Work order
Could you reproduce every record below exactly, excluding all pictures?

Data

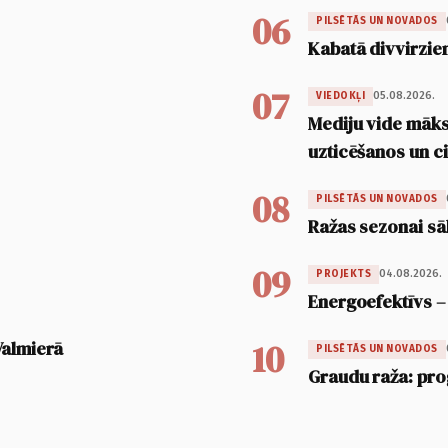
06
PILSĒTĀS UN NOVADOS
Kabatā divvirzien
07
05.08.2026.
VIEDOKĻI
Mediju vide māksl
uzticēšanos un 
08
PILSĒTĀS UN NOVADOS
Ražas sezonai sā
09
04.08.2026.
PROJEKTS
Energoefektīvs –
10
Valmierā
PILSĒTĀS UN NOVADOS
Graudu raža: pro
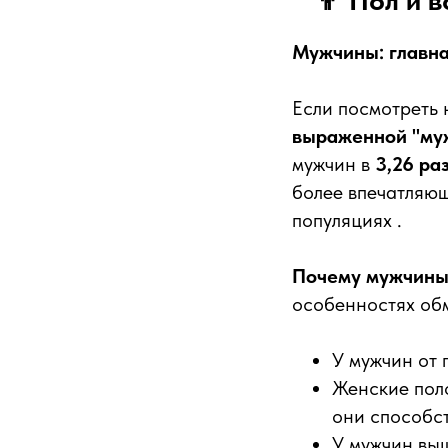
👨 Пол и 
Мужчины: главн
Если посмотреть 
выраженной "му
мужчин в
3,26 ра
более впечатляю
популяциях .
Почему мужчины 
особенностях об
У мужчин от 
Женские пол
они способс
У мужчин вы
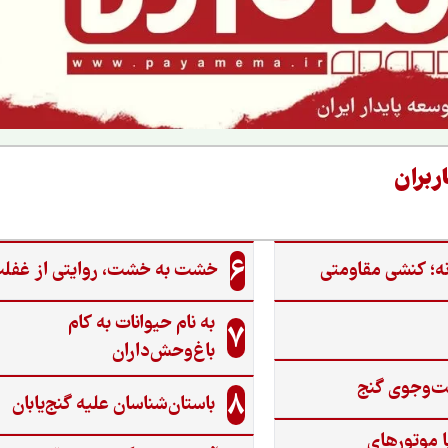
ربران
6
ه؛ کنشی مقاومتی
خشت به خشت، روایتی از غفل
به نام حیوانات به کام
7
باغ‌وحش‌داران
ت‌وجوی گنج‌
8
باستان‌شناسان علیه گنج‌یابان
ا موتورهای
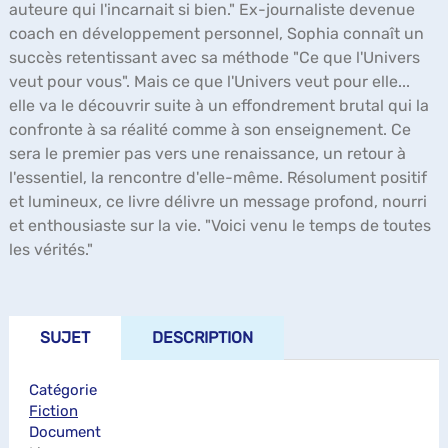
auteure qui l'incarnait si bien." Ex-journaliste devenue
coach en développement personnel, Sophia connaît un
succès retentissant avec sa méthode "Ce que l'Univers
veut pour vous". Mais ce que l'Univers veut pour elle...
elle va le découvrir suite à un effondrement brutal qui la
confronte à sa réalité comme à son enseignement. Ce
sera le premier pas vers une renaissance, un retour à
l'essentiel, la rencontre d'elle-même. Résolument positif
et lumineux, ce livre délivre un message profond, nourri
et enthousiaste sur la vie. "Voici venu le temps de toutes
les vérités."
SUJET
DESCRIPTION
Catégorie
Fiction
Document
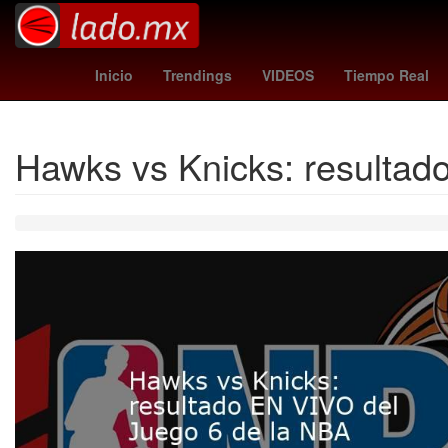
Brasil
Semana Santa
messi edad
Nueva 
Inicio
Trendings
VIDEOS
Tiempo Real
Hawks vs Knicks: resultad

Exercise response
06
PILSĒTĀS UN NOVADOS
Kabatā divvirzien
07
05.08.2026.
VIEDOKĻI
Mediju vide māksl
uzticēšanos un 
08
PILSĒTĀS UN NOVADOS
Ražas sezonai sā
09
04.08.2026.
PROJEKTS
Energoefektīvs –
10
Valmierā
PILSĒTĀS UN NOVADOS
Graudu raža: pro
👨 Пол и 
Мужчины: главн
Если посмотреть 
выраженной "му
мужчин в
3,26 ра
более впечатляю
популяциях .
Почему мужчины 
особенностях об
У мужчин от 
Женские пол
они способс
У мужчин вы
ربران
6
ه؛ کنشی مقاومتی
خشت به خشت، روایتی از غفل
به نام حیوانات به کام
7
باغ‌وحش‌داران
ت‌وجوی گنج‌
8
باستان‌شناسان علیه گنج‌یابان
ا موتورهای
auteure qui l'incarnait si bien." Ex-journaliste devenue
coach en développement personnel, Sophia connaît un
succès retentissant avec sa méthode "Ce que l'Univers
veut pour vous". Mais ce que l'Univers veut pour elle...
elle va le découvrir suite à un effondrement brutal qui la
confronte à sa réalité comme à son enseignement. Ce
sera le premier pas vers une renaissance, un retour à
l'essentiel, la rencontre d'elle-même. Résolument positif
et lumineux, ce livre délivre un message profond, nourri
et enthousiaste sur la vie. "Voici venu le temps de toutes
les vérités."
SUJET
DESCRIPTION
Catégorie
Fiction
Document
Brasil
Semana Santa
messi edad
Nueva 
Inicio
Trendings
VIDEOS
Tiempo Real
Hawks vs Knicks: resultad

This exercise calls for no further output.